▶ Assignment
The entries follow. Please return all of them exactly.

>>

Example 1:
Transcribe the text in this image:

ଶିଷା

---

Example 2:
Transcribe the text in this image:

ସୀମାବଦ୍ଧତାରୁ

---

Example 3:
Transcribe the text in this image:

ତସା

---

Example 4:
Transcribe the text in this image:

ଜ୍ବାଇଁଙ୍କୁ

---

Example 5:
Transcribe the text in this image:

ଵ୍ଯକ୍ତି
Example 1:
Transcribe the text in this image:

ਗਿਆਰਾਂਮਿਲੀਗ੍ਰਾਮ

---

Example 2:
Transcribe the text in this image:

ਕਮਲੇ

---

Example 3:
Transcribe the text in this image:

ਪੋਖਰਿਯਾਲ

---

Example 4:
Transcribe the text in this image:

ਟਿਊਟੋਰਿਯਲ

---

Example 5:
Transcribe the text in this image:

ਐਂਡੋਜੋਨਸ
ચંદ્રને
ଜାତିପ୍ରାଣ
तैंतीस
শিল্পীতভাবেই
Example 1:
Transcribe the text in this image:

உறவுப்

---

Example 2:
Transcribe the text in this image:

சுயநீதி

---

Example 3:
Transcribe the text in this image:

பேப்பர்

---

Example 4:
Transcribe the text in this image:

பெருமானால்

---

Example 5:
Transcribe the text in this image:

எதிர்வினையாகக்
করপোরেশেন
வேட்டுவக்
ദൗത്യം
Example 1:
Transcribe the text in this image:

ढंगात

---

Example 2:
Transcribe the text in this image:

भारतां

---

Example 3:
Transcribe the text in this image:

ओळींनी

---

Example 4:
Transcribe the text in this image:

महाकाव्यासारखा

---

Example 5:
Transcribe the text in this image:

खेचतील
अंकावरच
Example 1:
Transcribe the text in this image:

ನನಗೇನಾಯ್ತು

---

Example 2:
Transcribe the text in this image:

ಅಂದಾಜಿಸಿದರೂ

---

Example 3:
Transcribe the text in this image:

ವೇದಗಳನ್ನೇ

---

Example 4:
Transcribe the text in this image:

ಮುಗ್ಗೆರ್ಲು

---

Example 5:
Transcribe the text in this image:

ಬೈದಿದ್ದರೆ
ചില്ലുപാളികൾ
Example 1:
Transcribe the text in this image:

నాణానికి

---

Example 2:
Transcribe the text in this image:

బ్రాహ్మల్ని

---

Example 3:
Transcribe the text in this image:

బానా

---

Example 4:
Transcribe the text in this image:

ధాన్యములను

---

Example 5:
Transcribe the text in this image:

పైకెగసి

<<

▶ Written answer
Example 1:
Transcribe the text in this image:

ଶିଷା

---

Example 2:
Transcribe the text in this image:

ସୀମାବଦ୍ଧତାରୁ

---

Example 3:
Transcribe the text in this image:

ତସା

---

Example 4:
Transcribe the text in this image:

ଜ୍ବାଇଁଙ୍କୁ

---

Example 5:
Transcribe the text in this image:

ଵ୍ଯକ୍ତି
Example 1:
Transcribe the text in this image:

ਗਿਆਰਾਂਮਿਲੀਗ੍ਰਾਮ

---

Example 2:
Transcribe the text in this image:

ਕਮਲੇ

---

Example 3:
Transcribe the text in this image:

ਪੋਖਰਿਯਾਲ

---

Example 4:
Transcribe the text in this image:

ਟਿਊਟੋਰਿਯਲ

---

Example 5:
Transcribe the text in this image:

ਐਂਡੋਜੋਨਸ
ચંદ્રને
ଜାତିପ୍ରାଣ
तैंतीस
শিল্পীতভাবেই
Example 1:
Transcribe the text in this image:

உறவுப்

---

Example 2:
Transcribe the text in this image:

சுயநீதி

---

Example 3:
Transcribe the text in this image:

பேப்பர்

---

Example 4:
Transcribe the text in this image:

பெருமானால்

---

Example 5:
Transcribe the text in this image:

எதிர்வினையாகக்
করপোরেশেন
வேட்டுவக்
ദൗത്യം
Example 1:
Transcribe the text in this image:

ढंगात

---

Example 2:
Transcribe the text in this image:

भारतां

---

Example 3:
Transcribe the text in this image:

ओळींनी

---

Example 4:
Transcribe the text in this image:

महाकाव्यासारखा

---

Example 5:
Transcribe the text in this image:

खेचतील
अंकावरच
Example 1:
Transcribe the text in this image:

ನನಗೇನಾಯ್ತು

---

Example 2:
Transcribe the text in this image:

ಅಂದಾಜಿಸಿದರೂ

---

Example 3:
Transcribe the text in this image:

ವೇದಗಳನ್ನೇ

---

Example 4:
Transcribe the text in this image:

ಮುಗ್ಗೆರ್ಲು

---

Example 5:
Transcribe the text in this image:

ಬೈದಿದ್ದರೆ
ചില്ലുപാളികൾ
Example 1:
Transcribe the text in this image:

నాణానికి

---

Example 2:
Transcribe the text in this image:

బ్రాహ్మల్ని

---

Example 3:
Transcribe the text in this image:

బానా

---

Example 4:
Transcribe the text in this image:

ధాన్యములను

---

Example 5:
Transcribe the text in this image:

పైకెగసి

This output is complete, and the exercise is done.